GIVEN PROBLEM: Find every line in the entries below that contains the string "dist", matching case exactly, and copy each of those lines.

>> Begin EXTRACTED MATERIAL

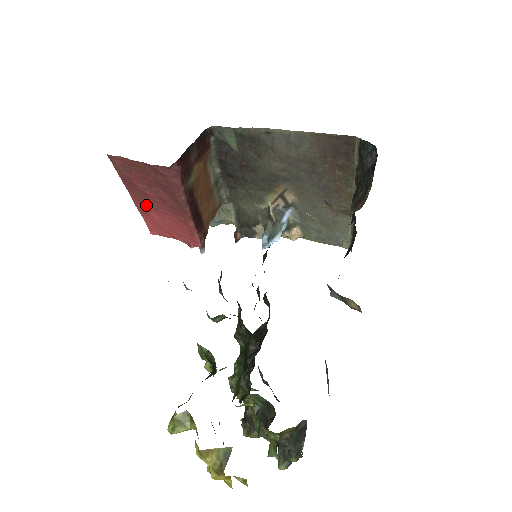
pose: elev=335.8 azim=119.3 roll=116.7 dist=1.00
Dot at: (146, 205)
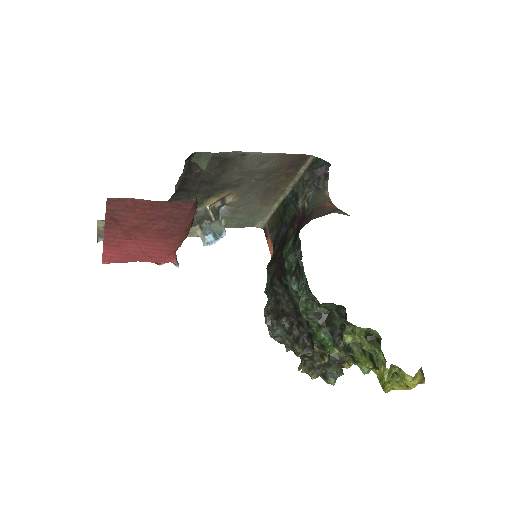
Dot at: (124, 238)
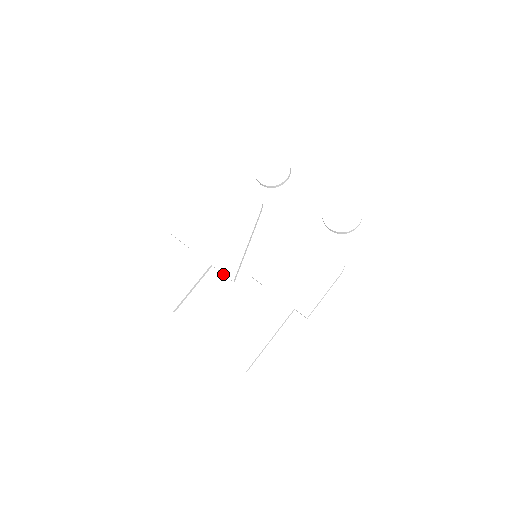
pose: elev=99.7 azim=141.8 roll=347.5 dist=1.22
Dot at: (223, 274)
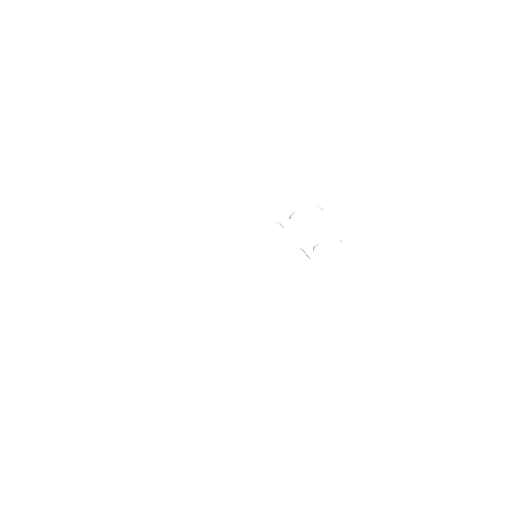
Dot at: occluded
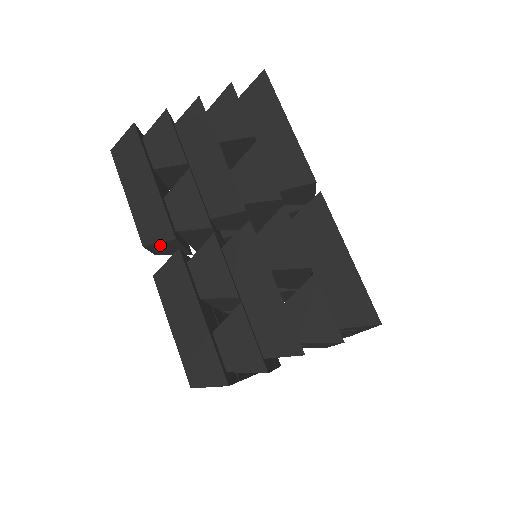
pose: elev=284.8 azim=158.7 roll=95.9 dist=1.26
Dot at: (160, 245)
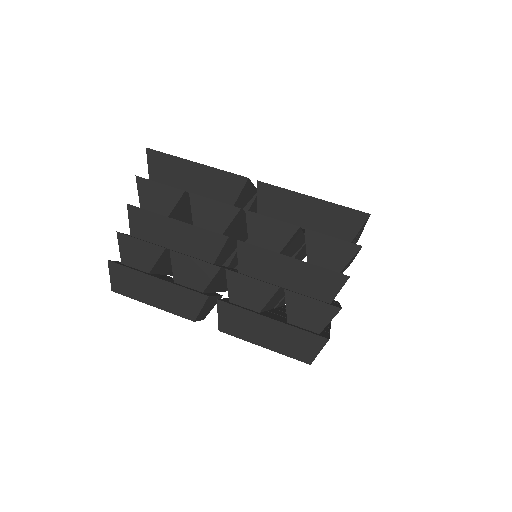
Dot at: (202, 310)
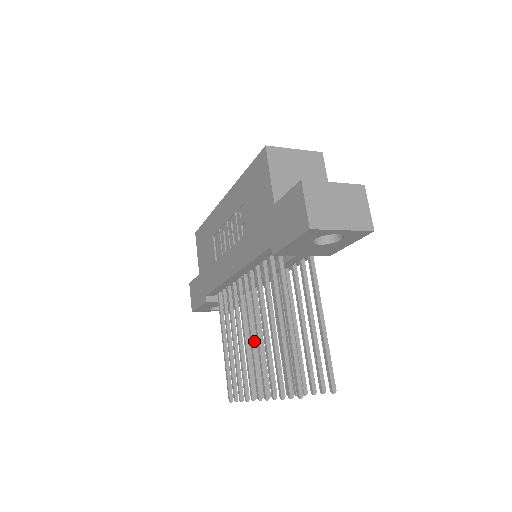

>> End EXTRACTED MATERIAL

RESULT OF THE EXERCISE:
pose: elev=335.8 azim=119.3 roll=116.7 dist=1.00
pose: elev=99.7 azim=141.8 roll=347.5 dist=1.22
pose: elev=284.8 azim=158.7 roll=95.9 dist=1.26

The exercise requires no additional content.